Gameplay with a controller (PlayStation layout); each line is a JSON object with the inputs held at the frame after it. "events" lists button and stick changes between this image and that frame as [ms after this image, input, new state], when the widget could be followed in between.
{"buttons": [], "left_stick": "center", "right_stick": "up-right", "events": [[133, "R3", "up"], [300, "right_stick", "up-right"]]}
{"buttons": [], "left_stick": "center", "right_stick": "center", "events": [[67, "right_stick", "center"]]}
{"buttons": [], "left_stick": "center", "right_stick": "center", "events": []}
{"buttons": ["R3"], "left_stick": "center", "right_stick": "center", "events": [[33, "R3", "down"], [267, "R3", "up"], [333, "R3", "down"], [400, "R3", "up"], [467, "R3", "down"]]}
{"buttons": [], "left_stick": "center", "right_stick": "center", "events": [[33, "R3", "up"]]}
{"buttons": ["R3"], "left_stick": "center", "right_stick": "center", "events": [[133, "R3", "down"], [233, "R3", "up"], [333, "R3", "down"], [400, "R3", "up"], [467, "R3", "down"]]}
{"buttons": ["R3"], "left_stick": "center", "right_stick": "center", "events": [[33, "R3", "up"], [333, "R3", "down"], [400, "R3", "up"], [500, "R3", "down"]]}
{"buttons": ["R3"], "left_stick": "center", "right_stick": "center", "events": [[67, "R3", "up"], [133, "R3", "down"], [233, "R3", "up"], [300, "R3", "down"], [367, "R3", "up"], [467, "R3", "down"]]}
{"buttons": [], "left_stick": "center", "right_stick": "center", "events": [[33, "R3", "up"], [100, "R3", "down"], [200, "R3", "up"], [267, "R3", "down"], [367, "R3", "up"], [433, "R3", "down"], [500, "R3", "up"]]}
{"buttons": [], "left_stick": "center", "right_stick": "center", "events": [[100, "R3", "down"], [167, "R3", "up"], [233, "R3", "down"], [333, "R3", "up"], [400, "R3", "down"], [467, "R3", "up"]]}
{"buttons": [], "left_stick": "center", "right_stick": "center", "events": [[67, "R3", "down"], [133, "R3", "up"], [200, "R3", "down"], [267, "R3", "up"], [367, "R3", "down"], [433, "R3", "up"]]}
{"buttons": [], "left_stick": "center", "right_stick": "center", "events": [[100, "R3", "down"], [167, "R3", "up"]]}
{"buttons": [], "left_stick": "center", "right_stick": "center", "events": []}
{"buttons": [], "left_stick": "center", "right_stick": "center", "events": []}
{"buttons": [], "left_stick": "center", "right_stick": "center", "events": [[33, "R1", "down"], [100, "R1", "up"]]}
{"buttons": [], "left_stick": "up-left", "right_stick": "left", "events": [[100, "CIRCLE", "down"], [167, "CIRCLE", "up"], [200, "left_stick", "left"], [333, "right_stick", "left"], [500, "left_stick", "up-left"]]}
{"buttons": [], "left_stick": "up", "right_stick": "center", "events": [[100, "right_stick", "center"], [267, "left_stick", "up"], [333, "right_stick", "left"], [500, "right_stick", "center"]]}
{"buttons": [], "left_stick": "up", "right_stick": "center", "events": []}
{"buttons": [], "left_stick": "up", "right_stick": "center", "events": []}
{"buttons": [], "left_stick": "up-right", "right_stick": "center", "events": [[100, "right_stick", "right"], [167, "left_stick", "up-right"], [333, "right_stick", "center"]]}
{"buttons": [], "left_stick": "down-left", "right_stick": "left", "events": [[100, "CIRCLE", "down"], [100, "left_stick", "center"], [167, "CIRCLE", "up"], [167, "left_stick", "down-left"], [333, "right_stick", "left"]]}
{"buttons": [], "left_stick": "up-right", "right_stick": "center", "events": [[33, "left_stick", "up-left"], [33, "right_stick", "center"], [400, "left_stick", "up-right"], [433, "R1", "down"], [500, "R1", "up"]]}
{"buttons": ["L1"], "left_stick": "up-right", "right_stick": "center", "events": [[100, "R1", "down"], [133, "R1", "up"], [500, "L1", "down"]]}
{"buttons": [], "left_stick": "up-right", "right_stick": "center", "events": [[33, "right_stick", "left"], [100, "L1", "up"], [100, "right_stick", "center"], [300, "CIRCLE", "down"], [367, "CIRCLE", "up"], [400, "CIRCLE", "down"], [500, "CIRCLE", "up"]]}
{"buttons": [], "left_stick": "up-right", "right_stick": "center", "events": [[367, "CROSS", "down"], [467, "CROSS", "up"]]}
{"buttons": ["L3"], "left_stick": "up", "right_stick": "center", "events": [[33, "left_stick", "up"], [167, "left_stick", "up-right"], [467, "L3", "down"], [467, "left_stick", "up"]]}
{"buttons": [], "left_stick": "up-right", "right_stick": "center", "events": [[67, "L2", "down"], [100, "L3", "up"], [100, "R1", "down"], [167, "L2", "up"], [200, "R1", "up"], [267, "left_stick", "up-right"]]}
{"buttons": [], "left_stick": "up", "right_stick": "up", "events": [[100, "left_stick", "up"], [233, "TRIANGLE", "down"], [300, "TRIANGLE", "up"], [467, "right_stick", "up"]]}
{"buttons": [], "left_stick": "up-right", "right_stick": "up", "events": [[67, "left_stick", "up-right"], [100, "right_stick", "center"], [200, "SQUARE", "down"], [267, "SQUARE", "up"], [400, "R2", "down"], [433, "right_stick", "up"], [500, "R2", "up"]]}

• [TASK STATEMENT]
What lines of the material above contain "CIRCLE"? Return each of them.

• [RESPONSE BOX]
{"buttons": [], "left_stick": "up-left", "right_stick": "left", "events": [[100, "CIRCLE", "down"], [167, "CIRCLE", "up"], [200, "left_stick", "left"], [333, "right_stick", "left"], [500, "left_stick", "up-left"]]}
{"buttons": [], "left_stick": "down-left", "right_stick": "left", "events": [[100, "CIRCLE", "down"], [100, "left_stick", "center"], [167, "CIRCLE", "up"], [167, "left_stick", "down-left"], [333, "right_stick", "left"]]}
{"buttons": [], "left_stick": "up-right", "right_stick": "center", "events": [[33, "right_stick", "left"], [100, "L1", "up"], [100, "right_stick", "center"], [300, "CIRCLE", "down"], [367, "CIRCLE", "up"], [400, "CIRCLE", "down"], [500, "CIRCLE", "up"]]}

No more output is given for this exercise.